Off-season Training Regimens

Your Junk my Happy Zone
by Brandon Corbett

Everybody trains in the off-season. Okay, that is not true. Many of us probably have joined hippie colonies in order to avoid touching plastic since September. I did not touch a bat or ball until the couple days of pick-up games we have played. The off-season, for me, is the time to have the real fun with this game: make ridiculous side-project websites, do increasingly ridiculous podcasts, and let the crazy fly! The Wiffle community is crazy! Learn to love that! Still, some do take the down time to enhance their skills in the game: batting practice, pitching the snow pitching in a garage (it did not snow this year), running stairs, math and science. Then there are people who take training to a whole new level; techniques so advanced that you know they are poised to take over the league. The following are a few of those wonderful men.



Mike Merlo (P, Flying Squirrels) has the honored status of "old guy sturdy veteran" in WSEM. Fittingly, in accordance with the age-appropriate tendency to say things like, "in my day we used to walk up-hill both ways to and from school," Mike actually went through the expense and filed all the zoning paperwork to bring "his day" back today! What Merlo did was engineer a system that adjusts the altitude of both his home and workplace, changing the plane between them so that it can always be set to an incline. Genius! Nobody has told him, however, that since he drives to work he is not actually doing more work himself.

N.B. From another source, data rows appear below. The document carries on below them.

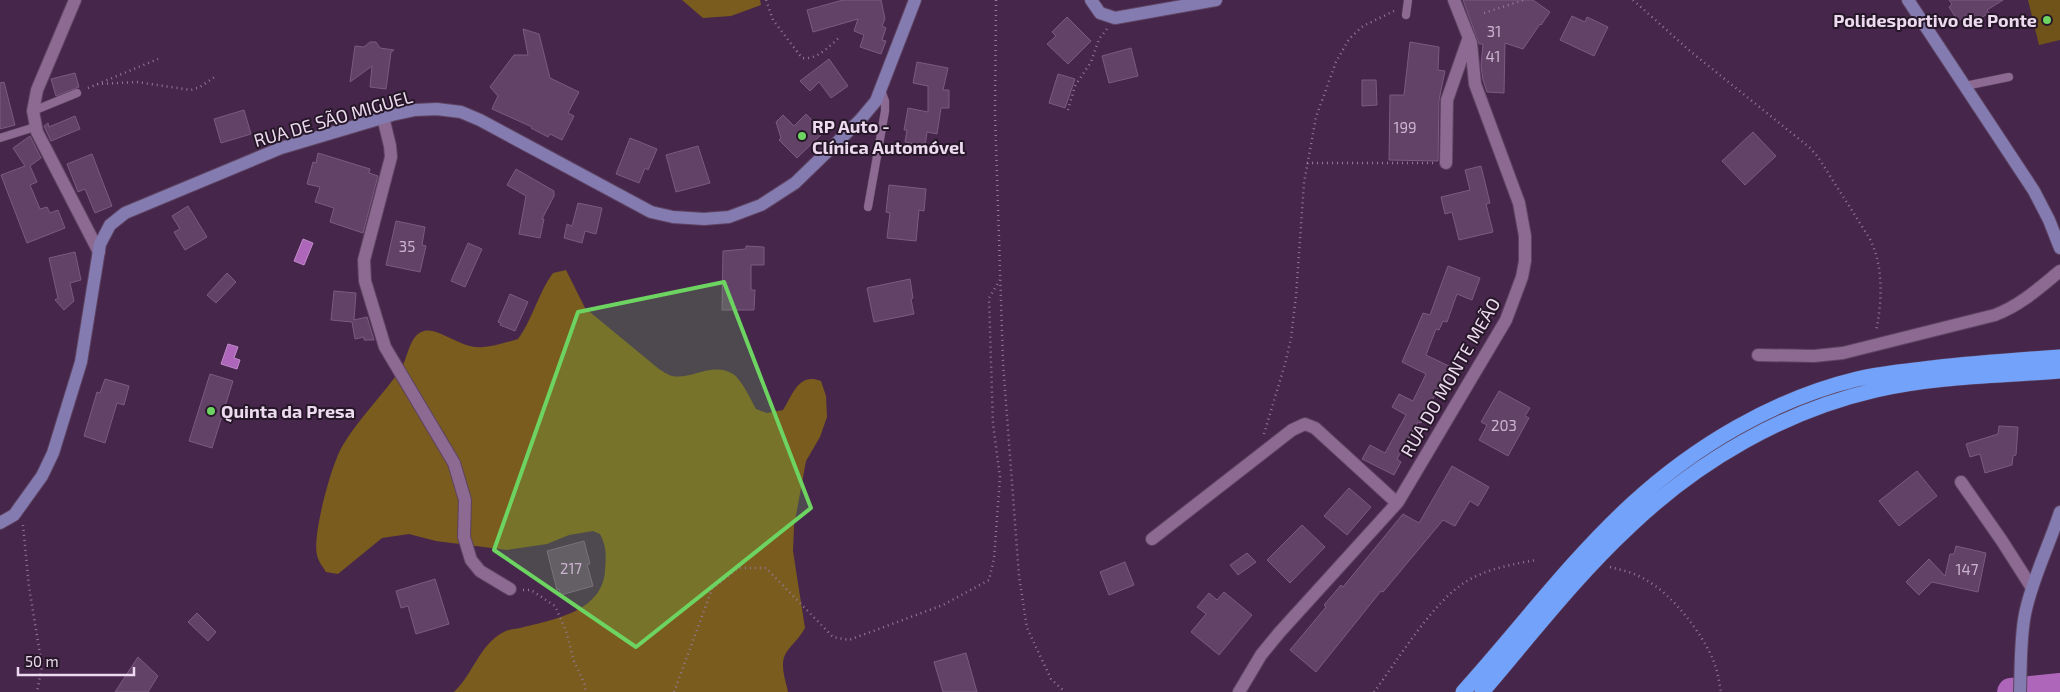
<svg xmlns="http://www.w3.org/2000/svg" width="2060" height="692" font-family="'Exo 2',sans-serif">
<rect width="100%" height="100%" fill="#46274b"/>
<path fill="#705318" d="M2028,0h32v40l-21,5z"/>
<path fill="#7a5c1e" d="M682,0h78l1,5 -30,11 -28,2z
M566,270l19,38 74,61c3,2 9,6 13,7 19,4 41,-15 61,-2 9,6 18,26 23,35l11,4 16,-3c10,-16 16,-38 38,-29l5,15 1,21 -7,20 -14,24 -12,65 -1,25 12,77c-6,11 -13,16 -19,25 -7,11 0,28 2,39h-334c19,-18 25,-46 48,-59 6,-4 15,-4 22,-6 32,-8 78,-16 81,-56 1,-16 2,-23 -5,-37l-7,-3 -24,4 -22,9 -40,6 -71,-9 -27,-7 -27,4 -44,36 -12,-2c-3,-5 -8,-11 -9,-17 -5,-20 15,-93 26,-110 16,-27 40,-50 58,-76 7,-11 8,-34 23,-38 13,-3 31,12 46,15 15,4 34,-3 48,-7 15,-20 20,-46 35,-66z"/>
<path fill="#ae66ba" stroke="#c189ca" d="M303,239l10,4 -9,22 -10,-4z
M228,344l10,3 -4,11 6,2 -3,9 -16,-5z"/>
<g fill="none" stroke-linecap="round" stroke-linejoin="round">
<path stroke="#ae66ba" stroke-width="28" d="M2011,692l49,-5"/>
</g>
<path fill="#624267" stroke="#7c5a81" d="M843,0h38l4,19 -3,7 4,2 -4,12 4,1 -5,13 -21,-7 4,-12 -10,-4 4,-12 -45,13 -6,-22z
M1463,0h70l17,12 -9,13 -1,-1 -17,25 -18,-6 -1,50 -17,-1 -4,-12 -2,-15 2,-21h-4z
M1949,0h54l-16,10 2,3 -20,12 -5,-8 -6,4 -9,-14 3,-3z
M1572,16l13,6 2,-5 21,10 -14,29 -34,-16z
M1067,17l24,24 -23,23 -21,-20 9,-8 -4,-4z
M523,29l16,5 11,44 29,14 -11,21 6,3 -12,24 -12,-6 -2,3 -17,-9 1,-1 -40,-18 6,-13 -8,-9 24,-32h14z
M370,42h6l4,6 14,2 -3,2 -5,37 -16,-2 2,-21 -22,16 5,-36 9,1z
M1410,42l29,5 -1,23 7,1 -6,29 -1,61 -49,-1 1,-65h14z
M1131,48l7,28 -29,7 -7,-27z
M829,59l19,27 -17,12 -12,-16 -9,9 -10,-10z
M917,62l31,6 -5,22h6v18h-8l-4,26 -10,-2 -2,14 -20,-4 2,-12h-3l4,-22 20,4v-26l-15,-3z
M75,73l4,14 -23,9 -5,-17z
M1058,74l17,5 -10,29 -16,-5z
M1362,80h14l1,25 -15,1z
M4,82l11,43 -15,4v-46z
M244,110l7,24 -30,9 -7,-24z
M806,114l18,18 -27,26 -18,-18 2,-2 -5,-16 7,-7 11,11z
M75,116l5,13 -29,12 -7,-15 4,-3 1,4z
M1753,132l23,24 -31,29 -23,-24z
M30,136l11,22 -11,8 7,16 -7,3 10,24 7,-2 3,6 8,-3 7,18 -38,15 -26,-68 24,-9 -12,-18z
M630,138l27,11 -9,21 -3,-2 -6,15 -23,-9z
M698,146l12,37 -34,9 -10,-37z
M318,153l52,16 -1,4 9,3 -15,57 -33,-11 4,-14 -19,-6 5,-15 -13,-3 6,-22 3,1z
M92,154l20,52 -17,7 -10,-24 -7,3 -11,-28z
M1481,166l9,37 -4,1 7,28 -34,8 -7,-28 -7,2 -4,-17 29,-7 -5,-20z
M516,169l38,22v5l-12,23h2l-4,19 -21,-4 7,-38 -19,-11z
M889,185l37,4 -2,22 -5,-1 -3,31 -29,-3 3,-25 -4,-1z
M578,203l24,5 -6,26 -11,-3 -3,12 -18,-5 3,-14 5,2z
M188,206l19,31 -22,13 -11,-18 6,-3 -8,-13z
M396,221l29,6 -3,18 4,1 -6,26 -34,-7z
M468,243l14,6 -17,38 -14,-6z
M746,246l18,1v18h-13v25h4l-1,20h-32l1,-59 23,-2z
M75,252l6,28 -11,3 4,18 -10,9 -9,-10 3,-2 -9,-40z
M1448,266l32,12 -8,22 -15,-6 -10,28 -4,-1 -4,9 -3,-1 -10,26 29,14 -9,17 -5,-3 -20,40 -3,-1 -21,37 4,3 -7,13 -32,-16 8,-14 15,8 21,-38 -14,-8 7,-13 14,7 13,-27 -24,-12 21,-49 7,2z
M227,273l9,9 -20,21 -9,-8z
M910,279l3,19 -2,1 3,15 -40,8 -7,-34z
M334,291l22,2 -2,27 13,-3 7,23h-10v-3l-9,2 -3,-17 -21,-2z
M510,294l18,8 -13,29 -15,-6 1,-2 -3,-1z
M210,374l23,7 -21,67 -23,-7z
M105,379l24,7 -5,19 -7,-2 -12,40 -21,-7 13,-44 3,1z
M1499,391l31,17 -5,8 4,2 -21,38 -29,-16 8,-15 -6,-3z
M1999,426l19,1 -2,28 -3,1 -1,9 -27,8 -5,-19 -10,3 -4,-13 32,-10z
M1452,466l37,21 -11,19 -8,-5 -15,25 -12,-6 -60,72 -2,-1 -65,81 -26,-22 36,-43 -2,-2 17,-20 2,2 60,-73 16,9z
M1917,471l20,25 -38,30 -20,-25z
M1349,488l22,19 -24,28 -23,-19z
M1302,525l23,22 -35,36 -23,-23z
M584,541l6,23h-3l6,22 -32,9 -2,-6 -2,1 -10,-39z
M1956,546l30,7 -8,39 -46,-10 -13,13 -13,-13 23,-23 16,17 5,-22h4z
M1247,553l9,9 -18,13 -8,-10z
M1125,562l9,23 -25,10 -9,-23z
M435,579l14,45 -33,10 -8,-28 -7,2 -5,-17z
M1224,592l28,23 -33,40 -28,-23 15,-18 -9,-7 12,-14 8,7z
M197,613l19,19 -8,9 -20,-19z
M966,653l11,39h-34l-9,-30z
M138,657l20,19 -10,16h-33z"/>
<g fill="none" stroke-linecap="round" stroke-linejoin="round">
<g stroke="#5e4362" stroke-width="9">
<path id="lane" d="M1406,15l2,-15
M1965,86l44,-9
M33,111l44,-18
M0,138l35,-11
M868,207l17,-96v-10l-4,-11"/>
</g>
<g stroke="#5e4362" stroke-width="14">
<path id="street" d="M75,0l-38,90 -4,21 4,21 62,120
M383,117l7,29 1,11 -27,103 1,21 20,66 69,116 11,37 -1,37 7,23 9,11 30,18
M1446,163l1,-63 22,-63
M1758,355l56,1 29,-3 152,-38c26,-10 44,-27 65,-44
M1961,482l41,59 30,47
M1152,539l140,-109 13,-6 10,4 82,75
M1239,692l22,-37 18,-22 119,-131 108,-182 16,-43 3,-16v-25l-6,-33 -44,-119 -4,-41 -17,-43"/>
</g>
<g stroke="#5e4362" stroke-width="14">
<path id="secondary" d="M1091,0l9,13 15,5 101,-18
M1908,0l126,191 15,29 11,28
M0,523l14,-8 28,-39 11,-23 28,-91 19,-118 10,-19 15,-12 156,-65 111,-33 23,-5 22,-1 24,3 19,8 171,92 22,5 31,2 25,-2 32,-12 34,-22 65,-63 16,-19 39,-101
M2020,692c1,-26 0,-52 5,-78 7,-35 24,-68 35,-102"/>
</g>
<g stroke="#5e4362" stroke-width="16">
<path id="highway" d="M1463,692c56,-62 107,-131 169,-188 63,-58 142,-105 225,-125 25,-6 50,-8 75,-11 43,-5 85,-8 128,-11
M1482,692c48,-56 94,-116 148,-166 68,-65 154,-115 246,-136 60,-14 123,-14 184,-19"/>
</g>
<path stroke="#937997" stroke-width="2.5" stroke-dasharray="1 4" stroke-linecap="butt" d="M766,0l7,20 29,38c16,2 27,-12 38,-21
M996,0l-1,114 8,249 16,213 8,52 24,51 14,13
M1633,0l57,51 119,96 9,10 52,82c14,29 12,62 6,93
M1484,13l40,-13
M97,84l40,-2 54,8 9,-3 16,-11
M88,88l70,-29
M1068,110l7,-24 16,-24 8,-23 8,-10
M1307,163h126
M1264,434l21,-70 6,-26 5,-42 8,-113 12,-66 20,-55 13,-23 14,-13 31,-15
M23,525l6,62 13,79 -5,26
M1610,567c12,3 25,6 36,13 26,14 57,54 68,82 4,10 5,20 7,30
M523,590h8l24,16 11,25 8,30 11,24v7
M674,692l38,-103 26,-21h28l67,69 16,3 94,-35 46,-25 5,-21 6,-82 -7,-53 -4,-126 11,-18
M1374,692c24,-32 59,-91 93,-111 20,-12 46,-17 69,-21"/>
<use href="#lane" stroke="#8c6a92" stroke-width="8"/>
<use href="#street" stroke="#8c6a92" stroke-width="12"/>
<use href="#secondary" stroke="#847bb1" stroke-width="12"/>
<use href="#highway" stroke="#72a2f9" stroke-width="15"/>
</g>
<path fill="#6dd361" fill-opacity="0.2" stroke="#6dd361" stroke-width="4" stroke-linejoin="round" d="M724,282l87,226 -175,139 -142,-97 84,-238z"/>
<g fill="#6dd361" stroke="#251727" stroke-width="2">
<circle cx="2047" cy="20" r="5"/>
<circle cx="802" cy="136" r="5"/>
<circle cx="211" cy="411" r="5"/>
</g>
<g text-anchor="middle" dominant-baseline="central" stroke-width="4" stroke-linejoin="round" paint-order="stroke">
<g font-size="15" fill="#cab4ce">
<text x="1494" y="31">31</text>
<text x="1493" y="56">41</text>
<text x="1405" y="127">199</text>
<text x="407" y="246">35</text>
<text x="1504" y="425">203</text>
<text x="571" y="568">217</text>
<text x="1967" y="569">147</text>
</g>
<g font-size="18" font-weight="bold" fill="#eddaf0" stroke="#251727" text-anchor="start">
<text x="2037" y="20" text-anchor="end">Polidesportivo de Ponte</text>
<text x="812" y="126">RP Auto -<tspan x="812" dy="21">Clínica Automóvel</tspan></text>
<text x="221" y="411">Quinta da Presa</text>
</g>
<g font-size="18" fill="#eddaf0" stroke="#251727">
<text transform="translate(333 118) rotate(-16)">RUA DE SÃO MIGUEL</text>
<text transform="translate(1450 377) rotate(-60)">RUA DO MONTE MEÃO</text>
</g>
</g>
<path d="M18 667v8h116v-8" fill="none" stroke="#eddaf0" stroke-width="2.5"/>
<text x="25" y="667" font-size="15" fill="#eddaf0" stroke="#251727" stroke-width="4" paint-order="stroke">50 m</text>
</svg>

Josh Nagorski (OF, Thunder Ducks) wants to become a defensive star and perennial winner of one of the Diamond Digit awards. Nagorski also knew of the phrase "hot hand", so he devised a way to always ensure himself of having that hot hand: use ice cream to practice throwing. On one hand (no pun intended), digging into the bulk-size container of the frozen stuff and balling it up quickly improved his dexterity and "ball" control. He realized almost instantly, though, that even with the grip on the cold mass it was still too easy to hit a stationary target; he would need to find moving targets to simulate a game situation. It was on his next trip to the freezer section of the grocery store that he realized the perfect solution: train right there in the frozen foods aisle! With plenty of ice cream at hand and a steady stream of people passing by, Josh had an efficient means to hone his skills. Later, after being questioned by police - most likely to learn how to improve their softball squads - when the handcuffs were removed Josh realized the success of his training: his hands had never felt so hot!





New to the game of Wiffleball, Rich Hurd (C, King Friday) has been avidly watching as much tape on the sport as he can. His real irregular training began during his seventh watch-through of "The Bird: Give it to 'Em", WSEM's video highlighting pitchers, though. While trying to incorporate the styles he saw in the video into his beer pong game, Rich realized that not only was it getting him nowhere with Wiffle, but it was also negatively affecting his beer pong form. After finishing off the eighth, ninth and tenth cups, he took a break and scrolled through other "suggested videos" that might be of help. It was by accident that a Bars of Gold video was selected initially, being the band featured in "The Bird". However, that happy accident led Hurd down a trail of ever-more enticing videos about real bars of gold. Time-skip two months forward: Rich along with a cheeky local trail-guide and a Saigon whore are Indiana Jones-ing it up, trekking through jungles in search of the lost bars. Hurd's goal: well... nobody really knows how it relates to Wiffleball. But who cares?! He is going to be filthy rich! (No pun intended.) Besides, tangling with snakes, jungle cats, aborigines, and ancient booby traps is sure to hone skills relating to everything.





You may have seen this one on late night television alongside other famous infomercials, as it has become a championed training exercise. Joe Spagnuolo (OF, Donkeys) had an epiphany one night while looking forward to the 2012 Wiffle season: "if I can hit a brick, I can hit Dennis Pearson!"; the sort of advice that a bizarro Rip Torn might give. Taking heed to the sage advice, Joe promptly set a brick on a tee and started taking swing after increasingly aggressive swing with the plastic bat. Eventually, after a mere seventy-four hopelessly misshapen bats, Joe began to move the brick impressive distances away from the tee: eight, maybe nine feet! Spags knew he was onto something, but was it enough? Better to be safe than sorry, he evolved the setup: hit a swinging brick. Eighty-six snapped-in-half bats later he was connecting with enough force to break the string suspending the weight and flip it a few feet forward. He had done it. Joe knew he could now handle an 85 mph plastic ball, no problem. With that came the Spags Power Smash Swing, and infomercial stardom!